The most recent formula has been used by about four dozen people, Eighmey said, and has been successful.
“A person goes into a coma within five minutes and dies in less than an hour, and it’s very peaceful,” said Eighmey, who is not a doctor but who was involved in nearly 50 cases that used an earlier drug protocol. “We, of course, warn people that it can be longer.... We had one person, a very heavy person, who took 103 hours.”
But Toffler, a professor of family medicine at Oregon Health & Science University, is a vehement opponent of his state’s landmark law. He points to the fact that some people have not died from the intended overdose. He also believes the drug combo is too difficult to take.
“If you don’t drink it fast enough, you will fall asleep before you take a sufficient amount,” said Toffler, who does not speak on behalf of the university. “If you drink it too quickly, you throw up, because it’s such a bitter medication.”
Eighmey scoffs at such concerns and said Oregon’s experience disproved the allegations made by the law’s opponents.
“They said that 25% of the people would wake up after taking the medication,” Eighmey countered. “But only 6 out of nearly 1,000 who have taken the medication awakened. All decided not to take the medication again, except for one. That person took it a week later and died peacefully.”
Who uses this?
Another concern raised by the law’s opponents, Eighmey said, was that “we will prey upon minorities and women and poor people. These will be the people who will use the law the most frequently because they can’t afford the medical care necessary. And the rich will get the best treatment to keep themselves alive.”
According to the Oregon Public Health Division’s 2014 annual report, 95.2% of the patients who used physician-assisted suicide were white and nearly half had college degrees. More than two-thirds were 65 or older, and the median age at death was 72.
Since the law was enacted in 1997, according to state statistics, 1,327 people have had what the health department calls “DWDA prescriptions,” and 859 have died from taking the medication.
In 2014, 155 such prescriptions were written, 94 patients took the medication, and all died from it. None regained consciousness, the state says. Of those with prescriptions, 37 did not take the medication and eventually died of other causes. The status of 24 others is unknown.
Toffler said he has serious reservations about the health department’s statistics because the government “controls the reporting. We don’t know about people who took the overdose. It suppressed their breathing, they had a stroke, but did not die. You’d never hear about that.”
During the nearly 18 years that physicians have been allowed to prescribe medications to help patients die, several cases have highlighted concerns with the law. Among the most high profile was Barbara Wagner, a 64-year-old great-grandmother with end-stage lung cancer.

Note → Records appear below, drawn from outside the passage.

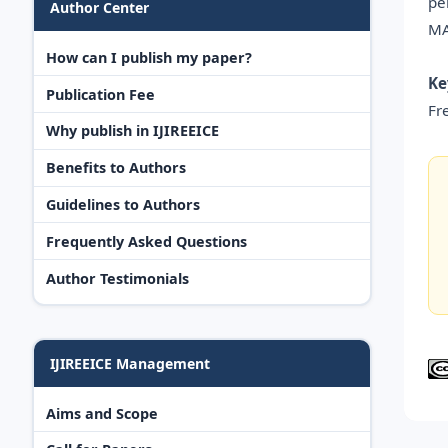
pe
Author Center
MA
How can I publish my paper?
Ke
Publication Fee
Fr
Why publish in IJIREEICE
Benefits to Authors
Guidelines to Authors
Frequently Asked Questions
Author Testimonials
IJIREEICE Management
Aims and Scope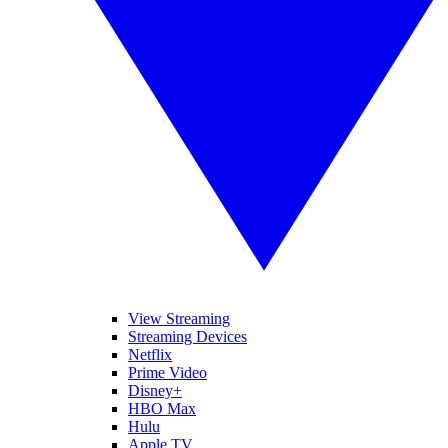
View Streaming
Streaming Devices
Netflix
Prime Video
Disney+
HBO Max
Hulu
Apple TV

Her doctor prescribed an expensive regimen of chemotherapy in 2008, a last shot at extending her life. Her state insurance plan refused to authorize it and instead sent her a letter offering comfort care, including “physician aid in dying.”
The drug company eventually provided the drug at no cost, according to the Oregonian, but she lived only a short time longer.
Impact on hospice care
One of the Death With Dignity Act’s greatest successes, Eighmey said, is its impact on hospice care for those at the end of life.

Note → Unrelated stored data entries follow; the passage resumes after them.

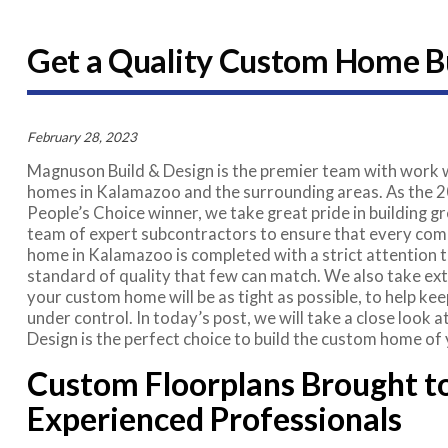
Get a Quality Custom Home Bui
February 28, 2023
Magnuson Build & Design is the premier team with work w
homes in Kalamazoo and the surrounding areas. As the
People’s Choice winner, we take great pride in building 
team of expert subcontractors to ensure that every co
home in Kalamazoo is completed with a strict attention to
standard of quality that few can match. We also take ex
your custom home will be as tight as possible, to help ke
under control. In today’s post, we will take a close look
Design is the perfect choice to build the custom home of
Custom Floorplans Brought to
Experienced Professionals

Opponents of the act warned that terminal patients would be encouraged to take medication to hasten their deaths rather than enroll in hospice care to make their final months as comfortable as possible.
Oregon Public Health Division statistics show that 93% of the patients who received a prescription to hasten their deaths were enrolled in hospice care at the time the prescription was written or when they died.
And, according to the Oregon Hospice Assn. website, the state is No. 6 nationally for high hospice usage. The most recent Medicare data showed that in 2012, 53.2% of Medicare patients who died in Oregon were on hospice care, compared with 44.4% nationwide.
“This indicates that it’s not an either-or situation,” Eighmey said. “You can be getting the quality of care at the end of life that makes life acceptable at the same time you’re taking the medication” to hasten death.